YOUR GOAL: Every record must be retyped as it stands.

RECORDS SHOWN:
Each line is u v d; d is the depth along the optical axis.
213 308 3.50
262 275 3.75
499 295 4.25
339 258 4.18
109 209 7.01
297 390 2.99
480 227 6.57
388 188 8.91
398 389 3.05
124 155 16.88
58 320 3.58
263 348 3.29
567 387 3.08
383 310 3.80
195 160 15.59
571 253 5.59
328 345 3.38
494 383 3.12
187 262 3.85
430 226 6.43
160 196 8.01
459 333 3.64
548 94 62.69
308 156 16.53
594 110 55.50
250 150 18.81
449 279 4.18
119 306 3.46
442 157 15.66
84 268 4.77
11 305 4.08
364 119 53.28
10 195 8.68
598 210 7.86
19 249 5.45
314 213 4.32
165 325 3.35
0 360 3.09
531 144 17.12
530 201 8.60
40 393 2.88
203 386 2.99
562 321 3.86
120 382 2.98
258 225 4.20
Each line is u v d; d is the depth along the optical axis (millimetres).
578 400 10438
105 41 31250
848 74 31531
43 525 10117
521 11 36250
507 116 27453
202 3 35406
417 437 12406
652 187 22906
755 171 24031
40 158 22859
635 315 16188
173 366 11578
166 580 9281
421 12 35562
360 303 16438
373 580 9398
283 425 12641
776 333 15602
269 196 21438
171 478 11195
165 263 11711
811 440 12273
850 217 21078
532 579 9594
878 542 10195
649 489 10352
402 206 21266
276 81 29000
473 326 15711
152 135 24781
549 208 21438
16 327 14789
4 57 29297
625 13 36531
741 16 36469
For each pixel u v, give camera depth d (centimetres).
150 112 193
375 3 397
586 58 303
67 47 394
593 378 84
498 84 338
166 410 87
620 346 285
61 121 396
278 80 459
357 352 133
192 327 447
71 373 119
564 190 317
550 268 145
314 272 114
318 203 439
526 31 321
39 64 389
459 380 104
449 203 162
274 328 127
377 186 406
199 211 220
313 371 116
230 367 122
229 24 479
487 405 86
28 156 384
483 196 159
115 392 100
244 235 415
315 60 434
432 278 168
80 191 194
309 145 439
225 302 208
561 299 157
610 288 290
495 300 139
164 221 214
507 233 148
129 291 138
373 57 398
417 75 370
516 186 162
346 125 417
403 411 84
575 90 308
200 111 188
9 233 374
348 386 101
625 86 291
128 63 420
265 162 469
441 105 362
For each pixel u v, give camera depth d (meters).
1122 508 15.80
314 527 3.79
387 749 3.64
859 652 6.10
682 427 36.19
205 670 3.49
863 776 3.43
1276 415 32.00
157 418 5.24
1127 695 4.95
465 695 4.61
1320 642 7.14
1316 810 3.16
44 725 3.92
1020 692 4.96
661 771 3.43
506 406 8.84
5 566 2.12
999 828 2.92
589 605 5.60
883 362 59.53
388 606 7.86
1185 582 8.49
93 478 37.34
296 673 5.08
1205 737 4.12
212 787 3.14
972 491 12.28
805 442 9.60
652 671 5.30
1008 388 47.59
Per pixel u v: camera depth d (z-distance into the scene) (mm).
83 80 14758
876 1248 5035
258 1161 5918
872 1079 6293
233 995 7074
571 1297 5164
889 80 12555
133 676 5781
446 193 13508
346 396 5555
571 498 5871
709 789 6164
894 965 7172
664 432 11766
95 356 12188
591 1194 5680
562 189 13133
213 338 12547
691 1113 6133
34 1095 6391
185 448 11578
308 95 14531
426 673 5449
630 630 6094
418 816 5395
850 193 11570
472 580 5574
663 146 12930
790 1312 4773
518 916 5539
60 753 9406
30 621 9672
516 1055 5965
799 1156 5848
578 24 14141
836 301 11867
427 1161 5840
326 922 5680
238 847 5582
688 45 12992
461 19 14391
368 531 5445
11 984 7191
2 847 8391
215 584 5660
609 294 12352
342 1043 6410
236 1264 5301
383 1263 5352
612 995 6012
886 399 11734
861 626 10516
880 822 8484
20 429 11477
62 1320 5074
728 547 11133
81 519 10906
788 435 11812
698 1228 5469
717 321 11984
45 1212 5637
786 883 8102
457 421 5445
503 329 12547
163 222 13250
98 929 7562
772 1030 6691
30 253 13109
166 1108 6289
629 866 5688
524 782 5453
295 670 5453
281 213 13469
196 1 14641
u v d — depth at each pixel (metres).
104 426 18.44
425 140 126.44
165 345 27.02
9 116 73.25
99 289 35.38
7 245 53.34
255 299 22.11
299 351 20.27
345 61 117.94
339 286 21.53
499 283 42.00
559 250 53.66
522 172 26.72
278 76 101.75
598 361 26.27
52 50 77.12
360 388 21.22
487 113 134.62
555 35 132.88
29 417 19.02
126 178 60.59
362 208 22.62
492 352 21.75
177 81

OUTPUT BELOW:
Each line is u v d; d is the depth along the optical axis.
213 308 3.50
262 275 3.75
499 295 4.25
339 258 4.18
109 209 7.01
297 390 2.99
480 227 6.57
388 188 8.91
398 389 3.05
124 155 16.88
58 320 3.58
263 348 3.29
567 387 3.08
383 310 3.80
195 160 15.59
571 253 5.59
328 345 3.38
494 383 3.12
187 262 3.85
430 226 6.43
160 196 8.01
459 333 3.64
548 94 62.69
308 156 16.53
594 110 55.50
250 150 18.81
449 279 4.18
119 306 3.46
442 157 15.66
84 268 4.77
11 305 4.08
364 119 53.28
10 195 8.68
598 210 7.86
19 249 5.45
314 213 4.32
165 325 3.35
0 360 3.09
531 144 17.12
530 201 8.60
40 393 2.88
203 386 2.99
562 321 3.86
120 382 2.98
258 225 4.20
Each line is u v d; d is the depth along the optical axis (millimetres).
578 400 10438
105 41 31250
848 74 31531
43 525 10117
521 11 36250
507 116 27453
202 3 35406
417 437 12406
652 187 22906
755 171 24031
40 158 22859
635 315 16188
173 366 11578
166 580 9281
421 12 35562
360 303 16438
373 580 9398
283 425 12641
776 333 15602
269 196 21438
171 478 11195
165 263 11711
811 440 12273
850 217 21078
532 579 9594
878 542 10195
649 489 10352
402 206 21266
276 81 29000
473 326 15711
152 135 24781
549 208 21438
16 327 14789
4 57 29297
625 13 36531
741 16 36469
For each pixel u v, give camera depth d (centimetres).
150 112 193
375 3 397
586 58 303
67 47 394
593 378 84
498 84 338
166 410 87
620 346 285
61 121 396
278 80 459
357 352 133
192 327 447
71 373 119
564 190 317
550 268 145
314 272 114
318 203 439
526 31 321
39 64 389
459 380 104
449 203 162
274 328 127
377 186 406
199 211 220
313 371 116
230 367 122
229 24 479
487 405 86
28 156 384
483 196 159
115 392 100
244 235 415
315 60 434
432 278 168
80 191 194
309 145 439
225 302 208
561 299 157
610 288 290
495 300 139
164 221 214
507 233 148
129 291 138
373 57 398
417 75 370
516 186 162
346 125 417
403 411 84
575 90 308
200 111 188
9 233 374
348 386 101
625 86 291
128 63 420
265 162 469
441 105 362
For each pixel u v, give camera depth d (meters).
1122 508 15.80
314 527 3.79
387 749 3.64
859 652 6.10
682 427 36.19
205 670 3.49
863 776 3.43
1276 415 32.00
157 418 5.24
1127 695 4.95
465 695 4.61
1320 642 7.14
1316 810 3.16
44 725 3.92
1020 692 4.96
661 771 3.43
506 406 8.84
5 566 2.12
999 828 2.92
589 605 5.60
883 362 59.53
388 606 7.86
1185 582 8.49
93 478 37.34
296 673 5.08
1205 737 4.12
212 787 3.14
972 491 12.28
805 442 9.60
652 671 5.30
1008 388 47.59
Per pixel u v: camera depth d (z-distance into the scene) (mm).
83 80 14758
876 1248 5035
258 1161 5918
872 1079 6293
233 995 7074
571 1297 5164
889 80 12555
133 676 5781
446 193 13508
346 396 5555
571 498 5871
709 789 6164
894 965 7172
664 432 11766
95 356 12188
591 1194 5680
562 189 13133
213 338 12547
691 1113 6133
34 1095 6391
185 448 11578
308 95 14531
426 673 5449
630 630 6094
418 816 5395
850 193 11570
472 580 5574
663 146 12930
790 1312 4773
518 916 5539
60 753 9406
30 621 9672
516 1055 5965
799 1156 5848
578 24 14141
836 301 11867
427 1161 5840
326 922 5680
238 847 5582
688 45 12992
461 19 14391
368 531 5445
11 984 7191
2 847 8391
215 584 5660
609 294 12352
342 1043 6410
236 1264 5301
383 1263 5352
612 995 6012
886 399 11734
861 626 10516
880 822 8484
20 429 11477
62 1320 5074
728 547 11133
81 519 10906
788 435 11812
698 1228 5469
717 321 11984
45 1212 5637
786 883 8102
457 421 5445
503 329 12547
163 222 13250
98 929 7562
772 1030 6691
30 253 13109
166 1108 6289
629 866 5688
524 782 5453
295 670 5453
281 213 13469
196 1 14641
u v d — depth at each pixel (metres).
104 426 18.44
425 140 126.44
165 345 27.02
9 116 73.25
99 289 35.38
7 245 53.34
255 299 22.11
299 351 20.27
345 61 117.94
339 286 21.53
499 283 42.00
559 250 53.66
522 172 26.72
278 76 101.75
598 361 26.27
52 50 77.12
360 388 21.22
487 113 134.62
555 35 132.88
29 417 19.02
126 178 60.59
362 208 22.62
492 352 21.75
177 81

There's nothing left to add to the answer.